Just beyond the Martin Farm stretch five kilometers of walking trails along the Grand River. For millennia, this upper section of the Haldimand Tract was the traditional hunting grounds of the Anishinaabe, Neutral and Haudenosaunee peoples. The entire Tract – six miles on either side of the Grand, from source to mouth — was deeded in 1784 in perpetuity to the Six Nations of the Grand River. Occasional murmurations of crows, the rare sighting of a rose-breasted grosbeak in early summer, and the grandeur of an osprey perched high on a leafless branch eating a fish, its tail dangling, make my heart sing. “To all the fish life, greetings and thanks. …To all birds, large and small, joyful greetings, and thanks,” offers the Haudenosaunee Thanksgiving.

Yet how we encounter each other in wild spaces is subject to arbitrary decisions about difference, imposed through European colonization on this land. As I wander the trails along the Grand River delighting in the lifeforce of creation each season, with few exceptions, the walkers, runners, and cyclists are white. If I were to assume the gaze of the turkey vulture or the brown trout, I might wonder why so little human diversity is found along the trail?

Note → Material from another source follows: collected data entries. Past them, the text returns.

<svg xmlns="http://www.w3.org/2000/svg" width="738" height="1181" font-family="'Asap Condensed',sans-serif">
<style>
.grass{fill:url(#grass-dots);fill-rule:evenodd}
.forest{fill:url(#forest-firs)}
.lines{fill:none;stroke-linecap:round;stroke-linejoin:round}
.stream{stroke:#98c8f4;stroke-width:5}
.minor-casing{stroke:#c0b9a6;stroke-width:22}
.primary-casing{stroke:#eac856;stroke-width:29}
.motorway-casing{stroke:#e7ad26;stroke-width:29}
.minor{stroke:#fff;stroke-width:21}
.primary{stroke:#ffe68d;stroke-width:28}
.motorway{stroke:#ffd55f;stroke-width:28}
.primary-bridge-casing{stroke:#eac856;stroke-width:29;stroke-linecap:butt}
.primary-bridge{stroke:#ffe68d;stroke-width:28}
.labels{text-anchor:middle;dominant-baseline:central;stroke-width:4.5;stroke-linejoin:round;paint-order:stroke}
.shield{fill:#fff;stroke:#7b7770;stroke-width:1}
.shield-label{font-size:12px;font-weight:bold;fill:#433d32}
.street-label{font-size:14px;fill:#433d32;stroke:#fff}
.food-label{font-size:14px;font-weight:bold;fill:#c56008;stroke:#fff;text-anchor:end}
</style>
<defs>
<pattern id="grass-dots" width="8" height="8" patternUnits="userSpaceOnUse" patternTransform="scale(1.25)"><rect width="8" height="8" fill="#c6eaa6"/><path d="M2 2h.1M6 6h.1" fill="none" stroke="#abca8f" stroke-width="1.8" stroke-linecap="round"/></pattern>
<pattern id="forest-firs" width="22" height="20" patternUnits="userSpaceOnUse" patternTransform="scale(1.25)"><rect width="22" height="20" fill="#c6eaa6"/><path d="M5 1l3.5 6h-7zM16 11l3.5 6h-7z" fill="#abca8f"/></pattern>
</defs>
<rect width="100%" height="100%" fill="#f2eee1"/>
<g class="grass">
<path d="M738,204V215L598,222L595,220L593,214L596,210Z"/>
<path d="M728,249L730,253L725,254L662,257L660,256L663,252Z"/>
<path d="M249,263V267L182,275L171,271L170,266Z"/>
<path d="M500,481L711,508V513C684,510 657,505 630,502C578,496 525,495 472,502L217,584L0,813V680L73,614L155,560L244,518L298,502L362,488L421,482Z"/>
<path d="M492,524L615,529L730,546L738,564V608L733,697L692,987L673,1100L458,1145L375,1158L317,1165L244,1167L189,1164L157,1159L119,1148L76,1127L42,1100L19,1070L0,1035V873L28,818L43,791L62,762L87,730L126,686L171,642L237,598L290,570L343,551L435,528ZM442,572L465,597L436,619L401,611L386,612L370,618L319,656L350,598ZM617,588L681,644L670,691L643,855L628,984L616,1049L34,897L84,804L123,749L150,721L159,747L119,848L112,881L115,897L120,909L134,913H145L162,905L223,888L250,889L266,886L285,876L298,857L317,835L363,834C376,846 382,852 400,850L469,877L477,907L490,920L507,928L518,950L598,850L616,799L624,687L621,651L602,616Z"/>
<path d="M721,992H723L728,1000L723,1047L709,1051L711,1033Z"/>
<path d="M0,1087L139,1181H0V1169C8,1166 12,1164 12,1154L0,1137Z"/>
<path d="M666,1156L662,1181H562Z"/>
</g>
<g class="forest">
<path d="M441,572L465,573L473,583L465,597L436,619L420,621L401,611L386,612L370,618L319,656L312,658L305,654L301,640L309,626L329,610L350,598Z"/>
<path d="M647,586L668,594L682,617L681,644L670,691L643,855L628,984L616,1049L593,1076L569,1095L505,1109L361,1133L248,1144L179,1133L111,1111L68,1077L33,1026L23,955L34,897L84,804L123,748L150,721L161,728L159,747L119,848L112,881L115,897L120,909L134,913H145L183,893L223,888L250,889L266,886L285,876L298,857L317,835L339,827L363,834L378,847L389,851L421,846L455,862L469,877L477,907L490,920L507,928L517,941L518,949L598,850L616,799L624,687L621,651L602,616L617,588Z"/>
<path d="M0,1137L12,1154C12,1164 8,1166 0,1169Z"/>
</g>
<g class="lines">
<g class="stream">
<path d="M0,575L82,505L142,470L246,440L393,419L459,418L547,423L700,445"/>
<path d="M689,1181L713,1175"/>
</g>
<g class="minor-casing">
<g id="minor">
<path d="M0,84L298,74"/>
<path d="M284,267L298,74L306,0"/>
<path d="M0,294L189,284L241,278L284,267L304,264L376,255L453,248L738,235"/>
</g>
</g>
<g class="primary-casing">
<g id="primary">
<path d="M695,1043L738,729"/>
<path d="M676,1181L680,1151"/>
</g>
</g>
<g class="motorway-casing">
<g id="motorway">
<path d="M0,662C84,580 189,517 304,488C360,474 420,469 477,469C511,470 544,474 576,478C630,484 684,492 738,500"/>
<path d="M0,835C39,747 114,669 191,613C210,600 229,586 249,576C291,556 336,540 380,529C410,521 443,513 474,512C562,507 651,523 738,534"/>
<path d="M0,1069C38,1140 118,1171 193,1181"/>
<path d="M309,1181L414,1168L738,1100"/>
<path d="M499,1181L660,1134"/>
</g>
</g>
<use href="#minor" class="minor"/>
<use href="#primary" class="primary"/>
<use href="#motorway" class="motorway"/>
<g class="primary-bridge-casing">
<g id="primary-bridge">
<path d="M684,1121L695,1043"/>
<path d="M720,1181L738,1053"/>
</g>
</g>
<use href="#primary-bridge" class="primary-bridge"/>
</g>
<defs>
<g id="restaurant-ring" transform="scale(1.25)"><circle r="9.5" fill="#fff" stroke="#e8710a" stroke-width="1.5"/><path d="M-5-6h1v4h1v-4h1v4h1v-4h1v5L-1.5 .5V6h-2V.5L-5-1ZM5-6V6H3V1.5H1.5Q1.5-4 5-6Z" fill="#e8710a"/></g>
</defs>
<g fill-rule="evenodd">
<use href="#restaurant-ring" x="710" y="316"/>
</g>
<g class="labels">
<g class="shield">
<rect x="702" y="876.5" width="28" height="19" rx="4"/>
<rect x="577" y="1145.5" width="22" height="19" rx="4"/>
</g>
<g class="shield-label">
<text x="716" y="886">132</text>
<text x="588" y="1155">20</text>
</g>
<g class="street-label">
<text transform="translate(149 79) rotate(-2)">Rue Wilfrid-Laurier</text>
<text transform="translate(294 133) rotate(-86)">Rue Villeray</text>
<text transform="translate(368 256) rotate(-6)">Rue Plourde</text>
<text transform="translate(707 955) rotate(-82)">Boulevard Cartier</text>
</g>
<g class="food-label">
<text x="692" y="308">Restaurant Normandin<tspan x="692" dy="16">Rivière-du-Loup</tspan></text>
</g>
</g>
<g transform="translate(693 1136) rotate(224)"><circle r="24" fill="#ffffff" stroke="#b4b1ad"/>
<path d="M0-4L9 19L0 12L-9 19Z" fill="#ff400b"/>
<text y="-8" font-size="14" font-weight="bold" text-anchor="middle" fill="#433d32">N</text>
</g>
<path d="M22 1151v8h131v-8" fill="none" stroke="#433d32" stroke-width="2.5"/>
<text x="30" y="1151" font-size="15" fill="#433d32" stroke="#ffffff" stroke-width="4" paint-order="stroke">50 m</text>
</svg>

James Perkinson, theologian activist and educator suggests: “…if we are the ones who have been doing the dominating, the colonizing…then what our responsibility comes down to is narrating – and embracing – an ‘ending.’ How do we end and end well?” In other words: how do white people de-centre white voices and decolonize white property and position in the wilds (my emphasis)? How do we say farewell to the story we have been living in?3

Black Canada Hike partners Jacqueline L. Scott and Judith Kasiama are changing that story: “Nobody looks like us – two Black women – in the classic adventure stories. Instead the tales are filled with white men and women on grand tours of the wilderness. They did these because they were fun, a challenge, or a quest to walk in the footsteps of bygone explorers. It seems to me there was  a subtext to these grand treks – people were recreating colonial fantasies of exploring, mapping and ultimately conquering exotic lands.”4

While there is growing attention to the establishment of Indigenous Protected and Conserved Areas in Canada where Indigenous-led land stewardship and governance are practiced5, there is little visibility of Indigenous presence on the upper Haldimand Tract. Historic colonial land grabs have relegated the people of the Six Nations to an area less than one-tenth of the Tract where the struggle for clean drinking water, nurturing children in Haudenosaunee ways, and engaging in the broader struggle for self-determination, equity and respect require tremendous collective time, energy, and focus. There, the effort to pass on the knowledge and use of medicinal plants from forests and fields persists. There, gratitude for the fish and all birds, large and small, is offered daily.

The wilds of Turtle Island call white Christians to relinquish a destructive narrative, work our way out of the thickets of settler colonialism and recover the wisdom stories in our ancient texts. Listening to Indigenous voices and muting ours while respecting and implementing Indigenous rights to the land will help us move toward reconciliation. And we will know that it is good.

Henriette Thompson delights in the marvellous web of life along the central Grand River on the Haldimand Tract (1784), aka Waterloo, ON. She strives to honour the First Peoples — Neutral, Anishinaabe and Haudenosaunee — and the treaties of this land, and to dismantle white privilege in herself, in Anglican and Lutheran church communities, and more widely.